HOW TO COMPLETE THIS TASK: Copy the records from their start through the line containing "在当今数字化时代，电子邮件已", substituting "谷歌邮箱" for every "Gmail邮箱" and leaving all else unchanged.

DATA RECORDS:
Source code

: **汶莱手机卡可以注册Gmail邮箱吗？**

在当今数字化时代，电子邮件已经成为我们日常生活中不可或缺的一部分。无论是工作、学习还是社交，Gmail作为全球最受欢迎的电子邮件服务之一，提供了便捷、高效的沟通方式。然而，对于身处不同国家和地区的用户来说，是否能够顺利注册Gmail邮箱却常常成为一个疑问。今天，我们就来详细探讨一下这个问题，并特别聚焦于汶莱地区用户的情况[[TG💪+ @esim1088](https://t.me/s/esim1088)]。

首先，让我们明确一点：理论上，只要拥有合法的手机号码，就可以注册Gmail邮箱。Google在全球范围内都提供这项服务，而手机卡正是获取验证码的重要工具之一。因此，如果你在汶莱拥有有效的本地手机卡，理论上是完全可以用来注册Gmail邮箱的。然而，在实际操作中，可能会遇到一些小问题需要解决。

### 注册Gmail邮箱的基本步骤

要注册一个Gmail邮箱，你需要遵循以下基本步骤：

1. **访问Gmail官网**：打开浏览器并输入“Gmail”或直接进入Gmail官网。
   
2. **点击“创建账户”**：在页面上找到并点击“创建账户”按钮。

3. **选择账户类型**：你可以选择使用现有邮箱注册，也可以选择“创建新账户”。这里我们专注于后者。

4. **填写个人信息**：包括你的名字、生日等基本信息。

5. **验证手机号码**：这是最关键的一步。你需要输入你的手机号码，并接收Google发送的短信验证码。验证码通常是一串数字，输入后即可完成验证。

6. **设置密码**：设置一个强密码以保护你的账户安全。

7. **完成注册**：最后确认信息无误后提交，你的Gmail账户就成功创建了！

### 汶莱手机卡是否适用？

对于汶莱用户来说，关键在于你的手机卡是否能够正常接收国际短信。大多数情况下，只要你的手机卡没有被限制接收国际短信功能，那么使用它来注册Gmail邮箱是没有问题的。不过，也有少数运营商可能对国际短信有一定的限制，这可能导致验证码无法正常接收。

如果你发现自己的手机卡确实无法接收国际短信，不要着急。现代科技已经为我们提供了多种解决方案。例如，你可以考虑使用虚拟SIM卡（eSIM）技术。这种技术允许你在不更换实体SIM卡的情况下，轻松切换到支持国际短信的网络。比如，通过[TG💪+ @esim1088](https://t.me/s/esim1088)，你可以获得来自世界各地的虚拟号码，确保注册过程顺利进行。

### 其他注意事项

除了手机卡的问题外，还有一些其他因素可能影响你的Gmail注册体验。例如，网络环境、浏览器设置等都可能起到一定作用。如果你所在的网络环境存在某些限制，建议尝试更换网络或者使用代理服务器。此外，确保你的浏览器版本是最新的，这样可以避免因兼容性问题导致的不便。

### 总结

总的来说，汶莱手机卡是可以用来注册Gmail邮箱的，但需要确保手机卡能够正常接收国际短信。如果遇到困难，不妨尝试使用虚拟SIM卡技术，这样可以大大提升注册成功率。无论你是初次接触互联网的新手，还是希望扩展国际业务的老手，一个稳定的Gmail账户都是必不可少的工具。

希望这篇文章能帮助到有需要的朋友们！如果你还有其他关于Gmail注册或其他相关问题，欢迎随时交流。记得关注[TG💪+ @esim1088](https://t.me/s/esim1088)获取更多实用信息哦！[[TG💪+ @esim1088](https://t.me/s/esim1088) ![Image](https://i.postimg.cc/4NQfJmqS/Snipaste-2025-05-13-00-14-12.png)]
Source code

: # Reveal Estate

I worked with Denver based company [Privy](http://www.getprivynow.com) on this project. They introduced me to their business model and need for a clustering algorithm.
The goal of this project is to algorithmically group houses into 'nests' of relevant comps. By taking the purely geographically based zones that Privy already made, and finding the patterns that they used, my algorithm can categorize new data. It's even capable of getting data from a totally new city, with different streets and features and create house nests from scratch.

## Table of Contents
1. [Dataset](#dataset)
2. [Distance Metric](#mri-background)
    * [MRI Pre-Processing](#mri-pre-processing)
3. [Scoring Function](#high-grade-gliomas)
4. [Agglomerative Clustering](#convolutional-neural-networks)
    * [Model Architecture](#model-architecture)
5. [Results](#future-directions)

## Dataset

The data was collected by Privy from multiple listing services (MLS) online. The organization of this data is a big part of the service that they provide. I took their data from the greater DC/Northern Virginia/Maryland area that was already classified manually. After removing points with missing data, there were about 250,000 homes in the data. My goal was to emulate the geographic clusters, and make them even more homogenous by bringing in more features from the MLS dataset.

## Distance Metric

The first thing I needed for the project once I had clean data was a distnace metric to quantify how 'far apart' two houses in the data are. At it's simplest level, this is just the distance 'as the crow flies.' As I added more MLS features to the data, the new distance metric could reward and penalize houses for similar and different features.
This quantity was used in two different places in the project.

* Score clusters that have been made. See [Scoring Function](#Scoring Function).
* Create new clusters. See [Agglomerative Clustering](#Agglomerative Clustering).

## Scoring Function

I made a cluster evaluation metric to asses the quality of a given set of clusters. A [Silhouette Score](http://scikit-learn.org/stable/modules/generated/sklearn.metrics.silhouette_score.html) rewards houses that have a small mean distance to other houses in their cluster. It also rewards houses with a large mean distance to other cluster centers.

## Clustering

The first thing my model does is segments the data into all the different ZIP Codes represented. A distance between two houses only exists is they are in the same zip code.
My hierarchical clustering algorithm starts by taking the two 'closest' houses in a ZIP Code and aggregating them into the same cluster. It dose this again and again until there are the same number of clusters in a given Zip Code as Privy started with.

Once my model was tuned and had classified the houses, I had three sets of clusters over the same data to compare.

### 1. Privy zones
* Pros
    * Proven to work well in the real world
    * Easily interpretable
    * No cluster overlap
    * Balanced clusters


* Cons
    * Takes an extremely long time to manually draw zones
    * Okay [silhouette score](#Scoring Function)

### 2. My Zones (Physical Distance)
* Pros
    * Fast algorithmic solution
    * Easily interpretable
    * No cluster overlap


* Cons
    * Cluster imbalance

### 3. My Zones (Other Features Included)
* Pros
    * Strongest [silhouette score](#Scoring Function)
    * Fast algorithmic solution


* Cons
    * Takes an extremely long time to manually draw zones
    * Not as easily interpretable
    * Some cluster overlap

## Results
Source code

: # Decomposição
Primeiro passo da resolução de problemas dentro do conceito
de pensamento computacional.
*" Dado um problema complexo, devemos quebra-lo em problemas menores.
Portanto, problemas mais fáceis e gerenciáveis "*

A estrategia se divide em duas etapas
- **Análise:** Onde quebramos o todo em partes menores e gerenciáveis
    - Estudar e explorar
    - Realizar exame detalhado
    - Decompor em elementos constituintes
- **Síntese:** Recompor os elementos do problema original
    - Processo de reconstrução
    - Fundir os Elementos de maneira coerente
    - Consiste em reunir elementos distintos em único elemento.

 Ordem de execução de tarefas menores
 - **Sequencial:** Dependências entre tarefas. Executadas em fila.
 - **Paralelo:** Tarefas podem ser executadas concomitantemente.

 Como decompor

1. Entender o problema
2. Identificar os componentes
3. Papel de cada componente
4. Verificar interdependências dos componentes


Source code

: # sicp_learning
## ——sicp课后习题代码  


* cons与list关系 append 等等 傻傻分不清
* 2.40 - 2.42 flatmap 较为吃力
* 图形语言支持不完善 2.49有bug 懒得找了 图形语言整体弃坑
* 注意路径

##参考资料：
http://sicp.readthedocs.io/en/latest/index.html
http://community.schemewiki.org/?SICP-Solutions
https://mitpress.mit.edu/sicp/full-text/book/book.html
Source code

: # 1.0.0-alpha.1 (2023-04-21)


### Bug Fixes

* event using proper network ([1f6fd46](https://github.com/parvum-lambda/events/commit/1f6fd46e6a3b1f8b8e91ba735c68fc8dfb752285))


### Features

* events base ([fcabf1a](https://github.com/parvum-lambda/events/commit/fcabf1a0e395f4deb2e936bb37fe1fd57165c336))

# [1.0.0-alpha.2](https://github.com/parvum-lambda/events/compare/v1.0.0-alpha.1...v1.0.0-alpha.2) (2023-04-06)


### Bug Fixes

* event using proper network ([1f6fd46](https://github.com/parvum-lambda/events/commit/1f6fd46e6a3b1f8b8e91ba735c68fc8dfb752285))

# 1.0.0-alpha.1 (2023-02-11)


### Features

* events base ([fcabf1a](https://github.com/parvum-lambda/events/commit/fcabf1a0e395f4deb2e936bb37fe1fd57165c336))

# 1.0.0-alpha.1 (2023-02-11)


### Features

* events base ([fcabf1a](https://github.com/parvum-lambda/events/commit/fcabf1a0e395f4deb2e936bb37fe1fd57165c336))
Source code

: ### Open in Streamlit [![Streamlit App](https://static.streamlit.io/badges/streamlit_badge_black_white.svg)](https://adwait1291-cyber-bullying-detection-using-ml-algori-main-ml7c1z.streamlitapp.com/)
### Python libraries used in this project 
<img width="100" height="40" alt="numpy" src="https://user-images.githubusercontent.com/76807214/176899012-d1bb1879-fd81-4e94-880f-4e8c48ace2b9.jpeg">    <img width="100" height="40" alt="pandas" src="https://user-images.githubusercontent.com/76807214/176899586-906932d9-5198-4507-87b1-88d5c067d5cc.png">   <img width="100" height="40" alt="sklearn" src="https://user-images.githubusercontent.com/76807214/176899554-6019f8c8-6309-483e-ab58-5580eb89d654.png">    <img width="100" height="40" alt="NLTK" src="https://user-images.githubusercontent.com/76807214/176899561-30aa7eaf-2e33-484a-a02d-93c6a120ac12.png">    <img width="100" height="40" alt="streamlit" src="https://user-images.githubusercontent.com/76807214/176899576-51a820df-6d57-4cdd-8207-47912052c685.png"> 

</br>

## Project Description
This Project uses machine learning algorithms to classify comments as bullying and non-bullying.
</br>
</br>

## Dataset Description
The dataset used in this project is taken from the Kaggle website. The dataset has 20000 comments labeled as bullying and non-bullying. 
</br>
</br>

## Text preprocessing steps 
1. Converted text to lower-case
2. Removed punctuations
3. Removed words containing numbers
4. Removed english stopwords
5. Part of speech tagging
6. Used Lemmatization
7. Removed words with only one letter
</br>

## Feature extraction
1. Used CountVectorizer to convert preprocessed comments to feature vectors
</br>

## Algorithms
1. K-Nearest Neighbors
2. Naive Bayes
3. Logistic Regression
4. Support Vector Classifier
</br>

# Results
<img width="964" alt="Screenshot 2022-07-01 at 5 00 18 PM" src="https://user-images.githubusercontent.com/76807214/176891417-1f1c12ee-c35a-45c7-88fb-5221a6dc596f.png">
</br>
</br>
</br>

TASK RESULT:
Source code

: **汶莱手机卡可以注册谷歌邮箱吗？**

在当今数字化时代，电子邮件已经成为我们日常生活中不可或缺的一部分。无论是工作、学习还是社交，Gmail作为全球最受欢迎的电子邮件服务之一，提供了便捷、高效的沟通方式。然而，对于身处不同国家和地区的用户来说，是否能够顺利注册谷歌邮箱却常常成为一个疑问。今天，我们就来详细探讨一下这个问题，并特别聚焦于汶莱地区用户的情况[[TG💪+ @esim1088](https://t.me/s/esim1088)]。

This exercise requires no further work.